Throughout its 70 years, the People’s Republic of China (PRC) has undergone a series of immense political reforms, mostly unseen and unfelt abroad. Following the death Chairman Mao, Deng Xiaoping introduced substantial measures to ensure the country was spared another political cult. This took the form of de facto limits on leadership of two five year terms, and for a short while, effectively solved the problem of how to ensure a peaceful transfer of power faced by most authoritarian states.

No one benefited from this reform more than Xi himself when he took power in 2012. But six years later, Xi abolished term limits on the presidency, effectively making himself leader in perpetuity.

Someone always loses in any political upheaval. Under the meteoric rise of Xi, it is the second-generation of powerbrokers of market capitalism “with Chinese characteristics” such as Cai, Mr Kwok, and their families who have been either forced into silence or exile, leaving Xi unchallenged and untouchable.

President Xi looks stronger than ever, but questions of succession and centralization of party power speak clearly of the creeping shadows of major challenges ahead. Within China, the number of births last year fell to the lowest level since 1961, a demographic decline which could hamper future growth trajectories. Skyrocketing real estate prices, rising debt and unsustainable competition for the best schools and jobs are also prompting younger people to “lie flat,” threatening the key policy aim of “dual circulation” that underpins Xi’s national strategy for the next three decades.

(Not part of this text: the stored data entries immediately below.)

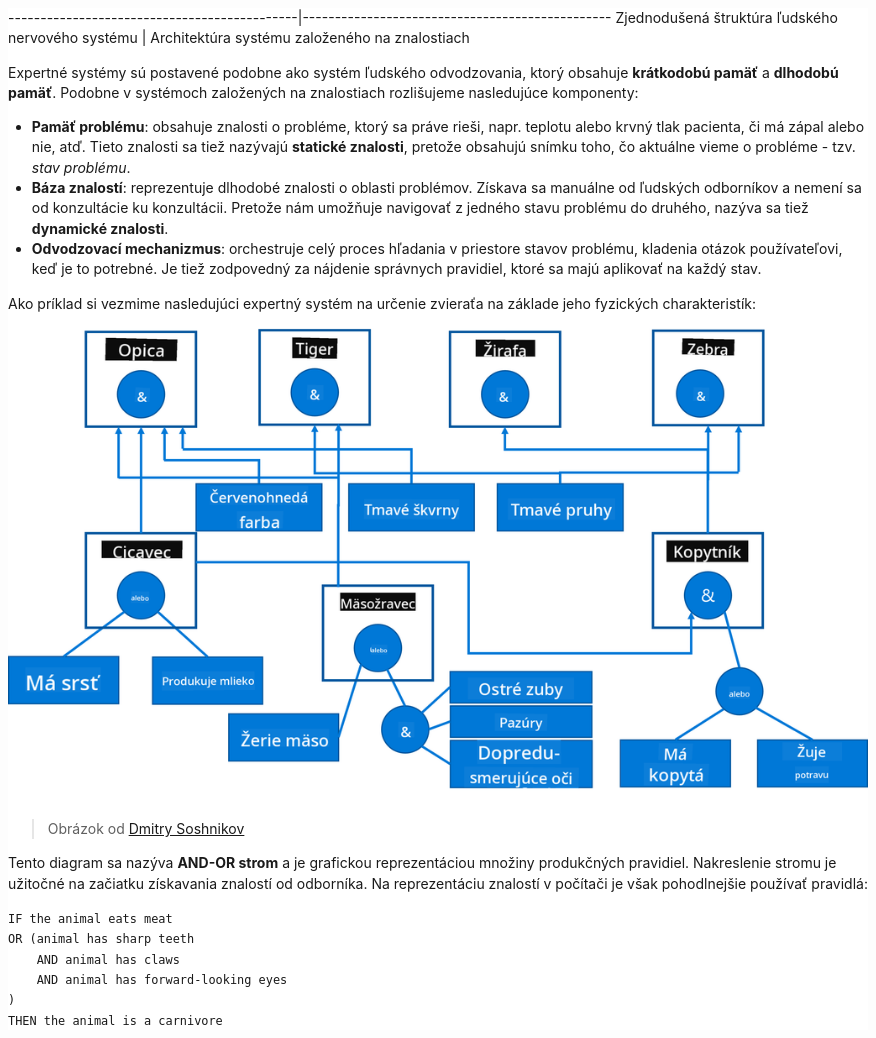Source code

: ---------------------------------------------|------------------------------------------------
Zjednodušená štruktúra ľudského nervového systému | Architektúra systému založeného na znalostiach

Expertné systémy sú postavené podobne ako systém ľudského odvodzovania, ktorý obsahuje **krátkodobú pamäť** a **dlhodobú pamäť**. Podobne v systémoch založených na znalostiach rozlišujeme nasledujúce komponenty:

* **Pamäť problému**: obsahuje znalosti o probléme, ktorý sa práve rieši, napr. teplotu alebo krvný tlak pacienta, či má zápal alebo nie, atď. Tieto znalosti sa tiež nazývajú **statické znalosti**, pretože obsahujú snímku toho, čo aktuálne vieme o probléme - tzv. *stav problému*.
* **Báza znalostí**: reprezentuje dlhodobé znalosti o oblasti problémov. Získava sa manuálne od ľudských odborníkov a nemení sa od konzultácie ku konzultácii. Pretože nám umožňuje navigovať z jedného stavu problému do druhého, nazýva sa tiež **dynamické znalosti**.
* **Odvodzovací mechanizmus**: orchestruje celý proces hľadania v priestore stavov problému, kladenia otázok používateľovi, keď je to potrebné. Je tiež zodpovedný za nájdenie správnych pravidiel, ktoré sa majú aplikovať na každý stav.

Ako príklad si vezmime nasledujúci expertný systém na určenie zvieraťa na základe jeho fyzických charakteristík:

![AND-OR strom](../../../../translated_images/AND-OR-Tree.5592d2c70187f283703c8e9c0d69d6a786eb370f4ace67f9a7aae5ada3d260b0.sk.png)

> Obrázok od [Dmitry Soshnikov](http://soshnikov.com)

Tento diagram sa nazýva **AND-OR strom** a je grafickou reprezentáciou množiny produkčných pravidiel. Nakreslenie stromu je užitočné na začiatku získavania znalostí od odborníka. Na reprezentáciu znalostí v počítači je však pohodlnejšie používať pravidlá:

```
IF the animal eats meat
OR (animal has sharp teeth
    AND animal has claws
    AND animal has forward-looking eyes
) 
THEN the animal is a carnivore
```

Xi’s military encroachment on Taiwan, violent border disputes with India and in the South China Sea, and the crushing of dissent in Xinjiang and Hong Kong have prompted Western politicians to condemn China’s all-pervasive surveillance state as a threat to global democracy. U.S. President Joe Biden has followed Donald Trump in blocking China from obtaining advanced semiconductor chips that will drive the modern economy, forcing Xi to undertake the largest concerted industrial effort since the atom bomb.

Caught in the middle of these grand historical benchmarks and power struggles are 1.4 billion citizens, each with their own stories, ambitions, and failures. Beyond the abstractions of geopolitics, grand hegemonic dreams and or vast economic stratagems, Xi’s biggest challenge is the very real possibility that the population begins to lose faith in his “Chinese dream.”

One can take the kingdom by force but should never govern it by force, Emperor Gaozu of Han was told by his aide Lu Jia two millennia ago. As Xi Jinping takes centre stage this week, amongst celebrations meant to neutralise any political dissent, perhaps the prophetic saying will linger in the minds of Party members.

“After the pandemic, the public indeed feels confident about the future,” Deng Yuwen, a former editor at a party-run journal, told Bloomberg. “But everything can change with time. The road will be harder for the next 100 years.”

The road might well get tougher much sooner than that.